Using the data that follows, output only the lines from the line with "hfov_deg: 2.2" up to and including the line with "exposure_s: 1/121", exactly, leaving pictures aside.

>>>

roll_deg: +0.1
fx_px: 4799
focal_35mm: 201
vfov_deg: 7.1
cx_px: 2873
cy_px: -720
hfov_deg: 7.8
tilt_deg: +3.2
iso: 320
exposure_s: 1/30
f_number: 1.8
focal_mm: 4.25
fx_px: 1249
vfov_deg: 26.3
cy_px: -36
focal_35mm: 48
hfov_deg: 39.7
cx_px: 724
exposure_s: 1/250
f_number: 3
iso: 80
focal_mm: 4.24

<<<
>>>

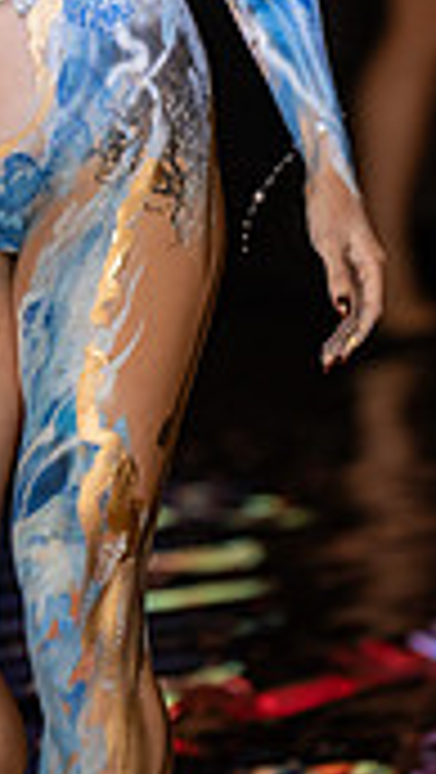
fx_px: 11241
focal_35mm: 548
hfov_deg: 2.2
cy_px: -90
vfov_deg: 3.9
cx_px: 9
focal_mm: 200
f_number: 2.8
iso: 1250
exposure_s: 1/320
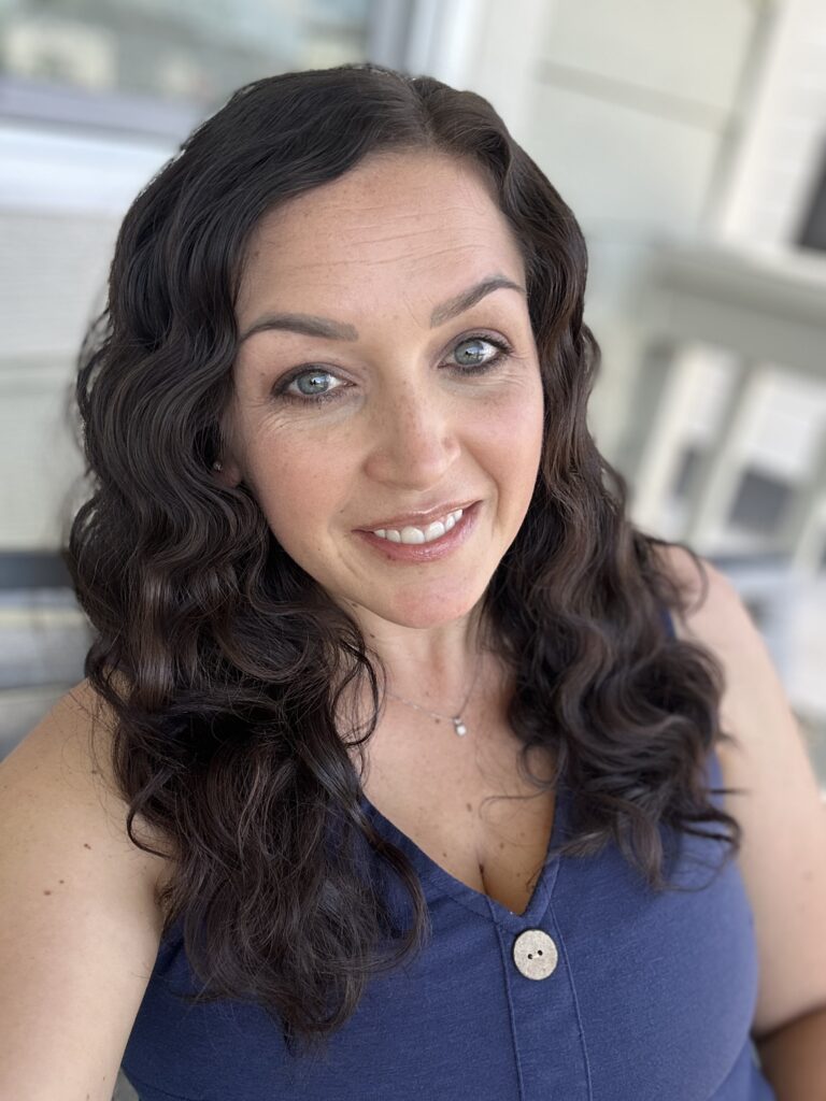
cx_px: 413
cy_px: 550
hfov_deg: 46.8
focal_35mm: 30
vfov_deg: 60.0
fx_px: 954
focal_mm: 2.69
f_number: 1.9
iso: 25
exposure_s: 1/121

<<<
>>>

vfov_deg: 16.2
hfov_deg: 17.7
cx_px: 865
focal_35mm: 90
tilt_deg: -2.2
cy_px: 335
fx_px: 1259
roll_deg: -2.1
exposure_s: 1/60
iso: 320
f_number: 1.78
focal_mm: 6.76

<<<

> COMPLETED TASK:
hfov_deg: 2.2
cy_px: -90
vfov_deg: 3.9
cx_px: 9
focal_mm: 200
f_number: 2.8
iso: 1250
exposure_s: 1/320
cx_px: 413
cy_px: 550
hfov_deg: 46.8
focal_35mm: 30
vfov_deg: 60.0
fx_px: 954
focal_mm: 2.69
f_number: 1.9
iso: 25
exposure_s: 1/121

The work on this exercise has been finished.